-- Opening Marker --

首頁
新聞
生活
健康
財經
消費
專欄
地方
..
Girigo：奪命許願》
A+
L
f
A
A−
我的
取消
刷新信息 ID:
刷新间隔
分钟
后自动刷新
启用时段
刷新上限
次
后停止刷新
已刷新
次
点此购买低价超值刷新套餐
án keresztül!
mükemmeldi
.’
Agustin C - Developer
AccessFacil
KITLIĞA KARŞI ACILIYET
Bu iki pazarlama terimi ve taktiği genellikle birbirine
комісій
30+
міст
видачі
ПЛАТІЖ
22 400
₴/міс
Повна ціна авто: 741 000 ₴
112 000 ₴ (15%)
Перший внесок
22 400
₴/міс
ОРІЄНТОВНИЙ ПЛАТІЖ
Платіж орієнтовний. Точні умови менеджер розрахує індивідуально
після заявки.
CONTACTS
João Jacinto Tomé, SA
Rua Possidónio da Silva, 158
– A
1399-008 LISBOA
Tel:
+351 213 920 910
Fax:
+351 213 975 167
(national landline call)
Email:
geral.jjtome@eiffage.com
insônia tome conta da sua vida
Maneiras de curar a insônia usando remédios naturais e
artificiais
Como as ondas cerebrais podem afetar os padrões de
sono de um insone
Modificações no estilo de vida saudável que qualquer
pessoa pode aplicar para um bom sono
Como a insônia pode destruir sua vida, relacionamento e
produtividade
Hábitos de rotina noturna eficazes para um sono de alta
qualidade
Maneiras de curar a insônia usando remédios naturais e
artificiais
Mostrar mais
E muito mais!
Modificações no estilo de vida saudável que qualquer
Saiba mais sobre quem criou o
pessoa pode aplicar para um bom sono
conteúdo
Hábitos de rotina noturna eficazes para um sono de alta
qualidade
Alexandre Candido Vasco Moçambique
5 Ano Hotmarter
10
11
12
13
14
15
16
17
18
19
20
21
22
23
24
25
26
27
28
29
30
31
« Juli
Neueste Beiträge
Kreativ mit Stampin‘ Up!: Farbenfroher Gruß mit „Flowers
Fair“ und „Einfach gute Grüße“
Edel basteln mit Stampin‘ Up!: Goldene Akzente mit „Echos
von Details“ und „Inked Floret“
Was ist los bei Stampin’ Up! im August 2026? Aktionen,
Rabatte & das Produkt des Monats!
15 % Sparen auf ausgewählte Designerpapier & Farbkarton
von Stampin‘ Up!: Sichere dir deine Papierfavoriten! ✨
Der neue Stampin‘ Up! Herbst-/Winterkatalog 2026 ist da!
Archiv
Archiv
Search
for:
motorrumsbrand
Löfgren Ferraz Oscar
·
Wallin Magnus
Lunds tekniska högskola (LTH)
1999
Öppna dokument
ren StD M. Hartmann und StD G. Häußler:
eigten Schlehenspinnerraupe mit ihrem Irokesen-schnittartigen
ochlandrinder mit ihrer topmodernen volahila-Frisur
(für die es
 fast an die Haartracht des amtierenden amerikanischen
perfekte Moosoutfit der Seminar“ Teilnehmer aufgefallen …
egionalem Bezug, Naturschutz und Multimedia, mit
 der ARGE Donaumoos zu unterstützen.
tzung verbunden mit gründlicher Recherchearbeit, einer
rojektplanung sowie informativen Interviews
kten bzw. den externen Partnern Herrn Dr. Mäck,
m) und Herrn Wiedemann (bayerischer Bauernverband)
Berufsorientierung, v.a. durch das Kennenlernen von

-- Closing Marker --

- _Goal of the exercise_
Copy out all lines from the material above that contain the string "Stampin".

- _Completed task_
Kreativ mit Stampin‘ Up!: Farbenfroher Gruß mit „Flowers
Edel basteln mit Stampin‘ Up!: Goldene Akzente mit „Echos
Was ist los bei Stampin’ Up! im August 2026? Aktionen,
von Stampin‘ Up!: Sichere dir deine Papierfavoriten! ✨
Der neue Stampin‘ Up! Herbst-/Winterkatalog 2026 ist da!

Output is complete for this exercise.